I t a l i e n i s c h e R e i s e b r i e f e
11.06.15
Von Prof. Friedrich Lexen (Auszüge/2)
Das ganze Bauwerk will gleichsam auch äußerlich dem Besucher eine Vorstellung beibringen von der weitgehenden Macht, die der Papst in der vergangenen Zeit hatte – leider auch noch hat. Er wollte den irdischen Herrschern auch äußerlich zum Bewusstsein bringen, dass die Macht des Papstes über die Macht der Herrscher geht, wie ja auch die dreifache Papstkrone dies der weltlichen Macht seit vielen
Jahrhunderten deutlich zur Empfindung brachte. Auch in anderer Beziehung war dafür gesorgt, dass die weltliche Macht in fast beschämender Weise die höhere geistliche Macht empfand. Gleich in der Nähe der Mitteltür, also unmittelbar nach dem Eingang der Kirche, stand und steht noch eine runde Porphyrplatte,
auf der die Könige von Gottes Gnaden vom Papste gekrönt wurden. Wie oft haben die weltlichen Herrscher diese Übermacht empfunden und empfinden sie leider auch heute oft genug im staatlichen Leben recht drückend. Für diese Macht spricht der der Peterskirche eng anliegende vatikanische Palast, mit beiläufig 1000 Zimmern, Sälen und Palästen und 20 Höfen, die zum Teil als Wohnung des Papstes und seines Hofhaltes, zum Teil der Unterbringung der Sammlungen und Bibliothek dienen.

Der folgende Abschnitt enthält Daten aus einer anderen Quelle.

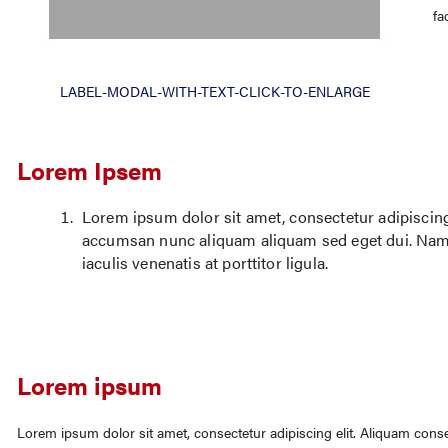
fa
LABEL-MODAL-WITH-TEXT-CLICK-TO-ENLARGE
Lorem Ipsem
Lorem ipsum dolor sit amet, consectetur adipiscing e
accumsan nunc aliquam aliquam sed eget dui. Nam 
iaculis venenatis at porttitor ligula.
Lorem ipsum
Lorem ipsum dolor sit amet, consectetur adipiscing elit. Aliquam conse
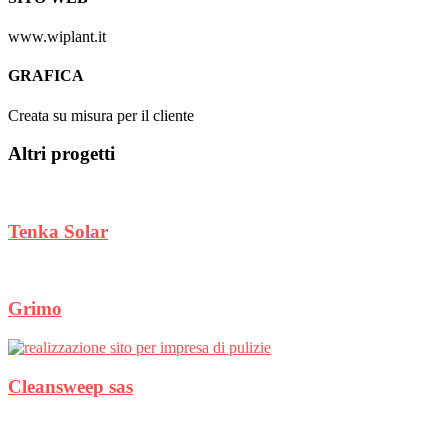
www.wiplant.it
GRAFICA
Creata su misura per il cliente
Altri progetti
Tenka Solar
Grimo
Cleansweep sas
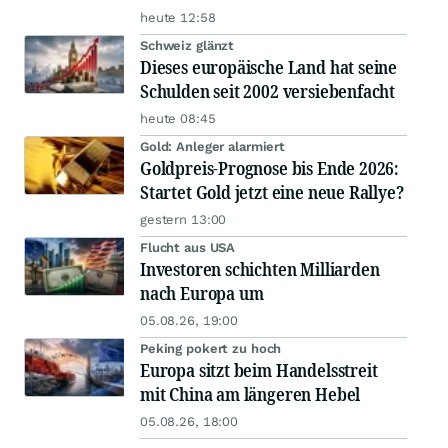
heute 12:58
Schweiz glänzt
Dieses europäische Land hat seine
Schulden seit 2002 versiebenfacht
heute 08:45
Gold: Anleger alarmiert
Goldpreis-Prognose bis Ende 2026:
Startet Gold jetzt eine neue Rallye?
gestern 13:00
Flucht aus USA
Investoren schichten Milliarden
nach Europa um
05.08.26, 19:00
Peking pokert zu hoch
Europa sitzt beim Handelsstreit
mit China am längeren Hebel
05.08.26, 18:00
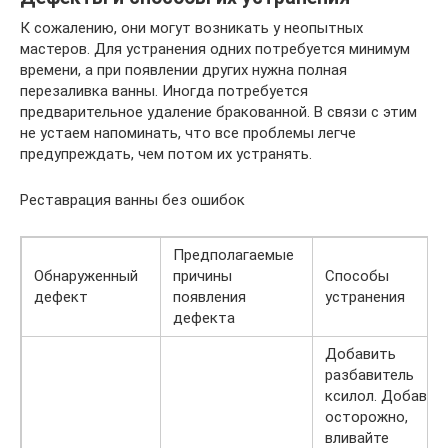
К сожалению, они могут возникать у неопытных
мастеров. Для устранения одних потребуется минимум
времени, а при появлении других нужна полная
перезаливка ванны. Иногда потребуется
предварительное удаление бракованной. В связи с этим
не устаем напоминать, что все проблемы легче
предупреждать, чем потом их устранять.
Реставрация ванны без ошибок
Предполагаемые
Обнаруженный
причины
Способы
дефект
появления
устранения
дефекта
Добавить
разбавитель
ксилол. Добавля
осторожно,
вливайте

Ganz sonderbar mutete einen beim Eintritte die päpstliche Leibgarde an, die, aus lauter deutschen Schweizern bestehend, im eigenartigen, buntfärbigen Landsknechtskostüm den Papst und seine Umgebung beschützen sollen. Wir besichtigten diesmal nur die herrlichen Werke eines Michelangelo und Raffaels.

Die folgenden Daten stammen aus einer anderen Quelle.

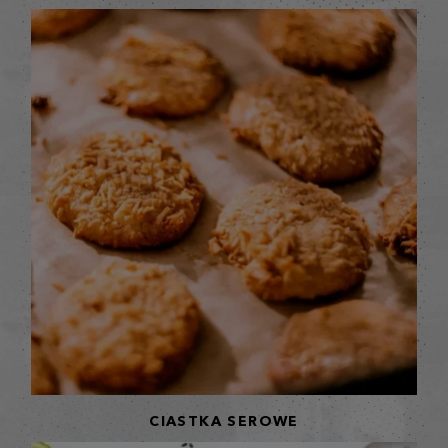
CIASTKA SEROWE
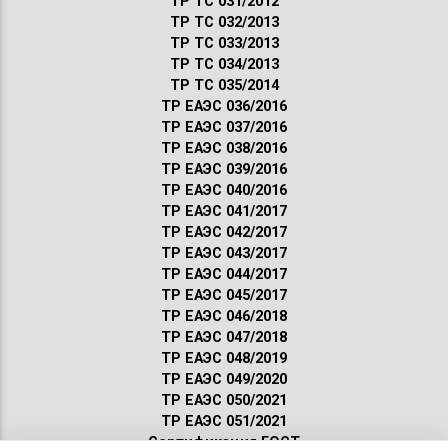
ТР ТС 031/2012
ТР ТС 032/2013
ТР ТС 033/2013
ТР ТС 034/2013
ТР ТС 035/2014
ТР ЕАЭС 036/2016
ТР ЕАЭС 037/2016
ТР ЕАЭС 038/2016
ТР ЕАЭС 039/2016
ТР ЕАЭС 040/2016
ТР ЕАЭС 041/2017
ТР ЕАЭС 042/2017
ТР ЕАЭС 043/2017
ТР ЕАЭС 044/2017
ТР ЕАЭС 045/2017
ТР ЕАЭС 046/2018
ТР ЕАЭС 047/2018
ТР ЕАЭС 048/2019
ТР ЕАЭС 049/2020
ТР ЕАЭС 050/2021
ТР ЕАЭС 051/2021
Сертификация ГОСТ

Wie freuten wir uns, als wir die Werke dieser berühmten Künstler, die wir in photographischen Nachbildungen zum Teile schon kannten, nun wirklich sehen konnten; sie waren auf uns alle von überwältigender Wirkung.
XIV.
Rom, 14. Juli 1905
Mit dem heutigen Tage war der letzte Tag für unseren Aufenthalt in Rom gekommen. Diesen benutzen wir, um noch einmal den monumentalen Bau der Peterskirche aufzusuchen und uns an ihren gewaltigen Dimensionen zu erfreuen. Und wieder mussten wir uns sagen, es ist ein Riesenbau, wie es
seinesgleichen in der ganzen Welt nicht hat. Ihr inneres Aussehen war inzwischen verändert, der purpurne Belag war von den marmornen Wänden entfernt und jetzt erglänzten diese herrlichen Säulen in ihrem matten, graulichen Lichte. Auch die sixtinische Kapelle hatte ein anderes Aussehen bekommen, ihre Wände waren mit Baldachinen und den herrlichen Raffaelischen Teppichen geschmückt worden. Es war nur gut, dass wir schon einige Tage früher die Kapelle ungeschmückt gesehen hatten. Bald waren wir wieder bei den Stanzen Raffaels, suchten für kurze Zeit Raffaels Loggien auf und stiegen eine weitere Treppe hinauf zur vatikanischen Gemäldegalerie, um einzelne Meisterwerke ersten Ranges kennen zu lernen. Zum Schlusse machten wir noch einen Gang in die einzig dastehende Antikensammlung und nahmen schweren Herzens Abschied von all diesen Herrlichkeiten. Am Nachmittage noch einen Gang in die Villa Borghese und wir hatten das gestreckte Ziel erreicht. Nur sechs Tage hatten wir in Rom verlebt, aber eine gewaltige neue Geisteswelt kennen gelernt, die auf uns alle den tiefsten Eindruck machte. Auch für unsere leiblichen Bedürfnisse war in dem Hotel „Ligurie Vallini“ gut gesorgt, und es wird wohl keiner in unserer 28-gliedrigen Reisegesellschaft sein, der irgendwie unbefriedigt von hier wegziehen würde.